Le tribunal de commerce de Nanterre, statuant en référé le 25 juillet 2025, a examiné une demande en paiement de créances. Le demandeur sollicitait le règlement de factures de prestations et d’une facture de préavis contractuel. Le juge des référés a rendu une ordonnance accordant une provision sur la créance non sérieusement contestable. Il a également alloué une indemnité sur le fondement de l’article 700 du code de procédure civile.
L’exigence d’une absence de contestation sérieuse
Le juge constate l’établissement probant de la créance. Les pièces versées aux débats, notamment le contrat et les factures impayées, ne sont pas contestées. Ces éléments « établissent la réalité de la créance dont le paiement est réclamé » (Motifs, Sur la demande principale). Ils suffisent ainsi à fonder la décision du juge des référés. La provision est accordée car la demande « ne se heurte à aucune contestation sérieuse » (Motifs, Sur la demande principale). Cette analyse rappelle que le référé-provision exige une créance peu discutable. La jurisprudence exige une démonstration probante par le demandeur. « La société IOT EXPRESS DISTRIBUTION et la société IOT EXPRESS R&D ne fournissent au soutien de leur demande aucune pièce de nature à soutenir leurs allégations » (Tribunal de commerce de Nanterre, le 10 juillet 2025, n°2025R00593). A l’inverse, la production de documents probants est essentielle. « La société With development justifie de la réalité de la créance qu’elle revendique […] par la production d’un devis […] d’une facture […] d’un échange de mails » (Cour d’appel de Paris, le 13 février 2025, n°24/09489). La décision illustre l’importance de la force probante des pièces versées.

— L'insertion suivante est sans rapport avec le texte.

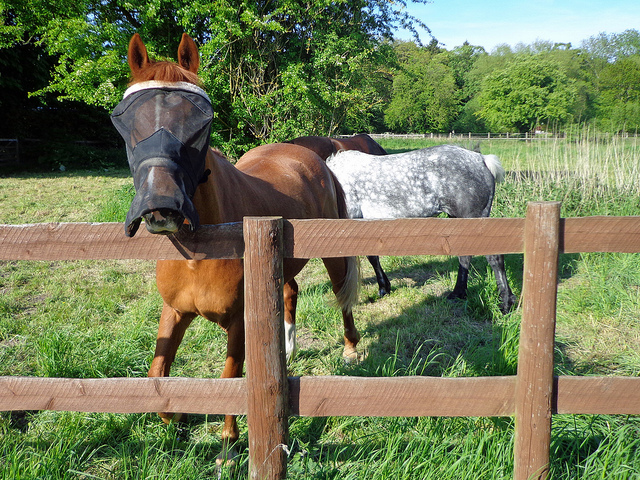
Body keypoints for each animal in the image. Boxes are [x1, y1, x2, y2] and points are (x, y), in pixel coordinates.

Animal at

Les conséquences procédurales du défaut de contestation
L’absence de contestation sérieuse entraîne une condamnation provisionnelle. Le juge ordonne le paiement de la facture de préavis avec intérêts de retard. Il prononce également la capitalisation des intérêts au profit du créancier. Le défendeur est condamné aux dépens et à une indemnité forfaitaire. Le refus de régler une dette non contestable justifie une condamnation sur l’article 700. « Le défendeur, en ne réglant pas une dette qui n’est pas sérieusement contestable, a obligé le demandeur à exposer des sommes » (Motifs, Sur l’article 700 du Code de Procédure Civile). Le juge estime donc équitable d’allouer une indemnité de mille euros. Cette sanction procédurale vise à compenser les frais exposés injustement. Elle souligne les risques d’une défense dilatoire face à une créance établie. L’exécution provisoire de droit accélère le recouvrement pour le créancier. La décision garantit ainsi une protection efficace des créances certaines et liquides.